Nearly three-quarters (71 per cent) of U.S. employers feel the deteriorating mental health of their workforce is having a negative financial impact on their companies, according to a survey by the Hartford Financial Services Group Inc.
The survey, which polled more than 500 U.S. employers and 1,000 workers, found 34 per cent of employees reported feeling depressed or anxious at least once per week in 2022 — up from 20 per cent in 2020.
“Our data shows an undeniable, direct correlation between employee mental well-being, mental-health support and the impact to a company’s bottom line,” said Christopher Swift, chairman and chief executive officer of the Hartford, in a press release. “Employers that want a contemporary, inclusive workplace that supports its people should proactively invest in mental health with an eye to empathy and equity. The need is real and the time is now.”

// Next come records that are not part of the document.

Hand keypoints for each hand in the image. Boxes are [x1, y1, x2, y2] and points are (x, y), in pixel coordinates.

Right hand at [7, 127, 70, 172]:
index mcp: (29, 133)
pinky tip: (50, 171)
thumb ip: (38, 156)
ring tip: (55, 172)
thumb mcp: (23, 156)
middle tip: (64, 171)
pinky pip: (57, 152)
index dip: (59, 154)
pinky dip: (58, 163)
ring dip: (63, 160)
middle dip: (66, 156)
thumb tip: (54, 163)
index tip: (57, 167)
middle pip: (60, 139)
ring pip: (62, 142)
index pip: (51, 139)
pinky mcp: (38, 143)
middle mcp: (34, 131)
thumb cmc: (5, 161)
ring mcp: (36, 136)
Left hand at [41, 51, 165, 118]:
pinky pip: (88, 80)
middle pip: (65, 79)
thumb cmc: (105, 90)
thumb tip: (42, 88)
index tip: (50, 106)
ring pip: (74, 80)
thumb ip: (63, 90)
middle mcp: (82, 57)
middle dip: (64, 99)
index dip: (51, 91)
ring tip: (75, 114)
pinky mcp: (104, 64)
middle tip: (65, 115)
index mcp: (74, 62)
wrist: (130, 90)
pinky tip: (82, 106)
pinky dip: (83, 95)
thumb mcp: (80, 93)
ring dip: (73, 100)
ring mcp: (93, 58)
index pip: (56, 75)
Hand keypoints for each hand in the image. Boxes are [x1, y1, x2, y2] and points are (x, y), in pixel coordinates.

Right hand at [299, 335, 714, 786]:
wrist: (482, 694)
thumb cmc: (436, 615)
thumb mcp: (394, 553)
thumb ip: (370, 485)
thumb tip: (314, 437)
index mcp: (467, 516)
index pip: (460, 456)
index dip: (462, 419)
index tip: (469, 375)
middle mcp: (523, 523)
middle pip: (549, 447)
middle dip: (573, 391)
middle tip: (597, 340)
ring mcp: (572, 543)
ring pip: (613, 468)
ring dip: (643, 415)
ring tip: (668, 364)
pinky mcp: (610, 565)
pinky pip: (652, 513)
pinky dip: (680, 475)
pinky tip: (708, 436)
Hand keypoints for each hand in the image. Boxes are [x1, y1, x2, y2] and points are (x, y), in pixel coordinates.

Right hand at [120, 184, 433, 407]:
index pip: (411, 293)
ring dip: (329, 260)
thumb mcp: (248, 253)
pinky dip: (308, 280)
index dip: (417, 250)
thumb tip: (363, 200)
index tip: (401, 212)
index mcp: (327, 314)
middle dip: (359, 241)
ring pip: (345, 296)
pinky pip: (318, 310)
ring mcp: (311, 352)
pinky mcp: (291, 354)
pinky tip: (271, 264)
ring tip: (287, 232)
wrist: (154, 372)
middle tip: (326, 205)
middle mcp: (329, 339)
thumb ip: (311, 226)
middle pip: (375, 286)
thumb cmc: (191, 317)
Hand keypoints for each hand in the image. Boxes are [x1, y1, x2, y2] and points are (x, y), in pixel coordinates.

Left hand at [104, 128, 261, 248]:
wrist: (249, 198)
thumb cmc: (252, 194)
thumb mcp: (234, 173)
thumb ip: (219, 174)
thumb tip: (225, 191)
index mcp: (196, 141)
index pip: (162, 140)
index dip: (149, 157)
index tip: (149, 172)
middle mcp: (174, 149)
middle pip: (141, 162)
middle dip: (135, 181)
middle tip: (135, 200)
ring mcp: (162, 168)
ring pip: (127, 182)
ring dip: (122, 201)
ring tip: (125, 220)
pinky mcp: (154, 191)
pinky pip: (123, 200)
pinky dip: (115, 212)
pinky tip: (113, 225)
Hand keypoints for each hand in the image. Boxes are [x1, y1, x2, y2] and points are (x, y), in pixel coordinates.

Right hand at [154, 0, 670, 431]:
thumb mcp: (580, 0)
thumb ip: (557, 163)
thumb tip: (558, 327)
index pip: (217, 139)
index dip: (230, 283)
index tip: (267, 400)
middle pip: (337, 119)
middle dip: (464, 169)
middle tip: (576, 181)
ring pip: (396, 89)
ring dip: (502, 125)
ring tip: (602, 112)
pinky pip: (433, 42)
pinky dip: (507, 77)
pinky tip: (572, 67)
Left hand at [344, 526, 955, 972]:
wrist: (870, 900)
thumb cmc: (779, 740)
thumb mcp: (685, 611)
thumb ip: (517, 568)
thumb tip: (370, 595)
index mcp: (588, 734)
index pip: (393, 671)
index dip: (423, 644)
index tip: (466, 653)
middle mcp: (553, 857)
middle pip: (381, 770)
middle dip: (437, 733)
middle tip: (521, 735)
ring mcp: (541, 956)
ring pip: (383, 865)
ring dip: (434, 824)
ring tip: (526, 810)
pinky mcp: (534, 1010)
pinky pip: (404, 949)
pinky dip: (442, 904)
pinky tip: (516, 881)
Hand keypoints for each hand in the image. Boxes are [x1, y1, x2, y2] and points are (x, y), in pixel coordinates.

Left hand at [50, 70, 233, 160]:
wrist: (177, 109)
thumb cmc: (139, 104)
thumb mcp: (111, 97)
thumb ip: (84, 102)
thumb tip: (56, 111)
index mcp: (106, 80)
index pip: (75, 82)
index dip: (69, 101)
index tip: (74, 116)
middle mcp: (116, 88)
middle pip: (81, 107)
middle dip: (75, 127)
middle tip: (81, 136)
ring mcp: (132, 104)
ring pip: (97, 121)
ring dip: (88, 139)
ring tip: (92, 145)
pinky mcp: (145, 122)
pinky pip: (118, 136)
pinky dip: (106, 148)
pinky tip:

Yet, as employers’ productivity-related concerns grew, the survey found the percentage of employers that offer employee assistance programs, wellness benefits and addiction treatment programs dropped between 2020 to 2022. Fewer than a third (30 per cent) of employers said they offered an EAP in February 2022, a decrease from 54 per cent in March 2020.
A majority (82 per cent) of employers said their workforce has more access to mental-health resources than in previous years, while just 50 per cent of workers agreed with this statement. A similar percentage (80 per cent) of employers said their workers have flexibility in their schedule to get the mental-health help they need, compared to 53 per cent of workers. More than three-quarters (79 per cent) of employers also noted their employees’ mental health has improved thanks to the company’s resources, while just 35 per cent of employees felt the same way.
Notably, 82 per cent of employers said they have an open and inclusive environment that inspires dialogue about mental health, compared to 48 per cent of employees who agreed with that assessment. And another 81 per cent of employers said leadership at their company encourages conversations about mental health, while just 48 per cent of workers agreed.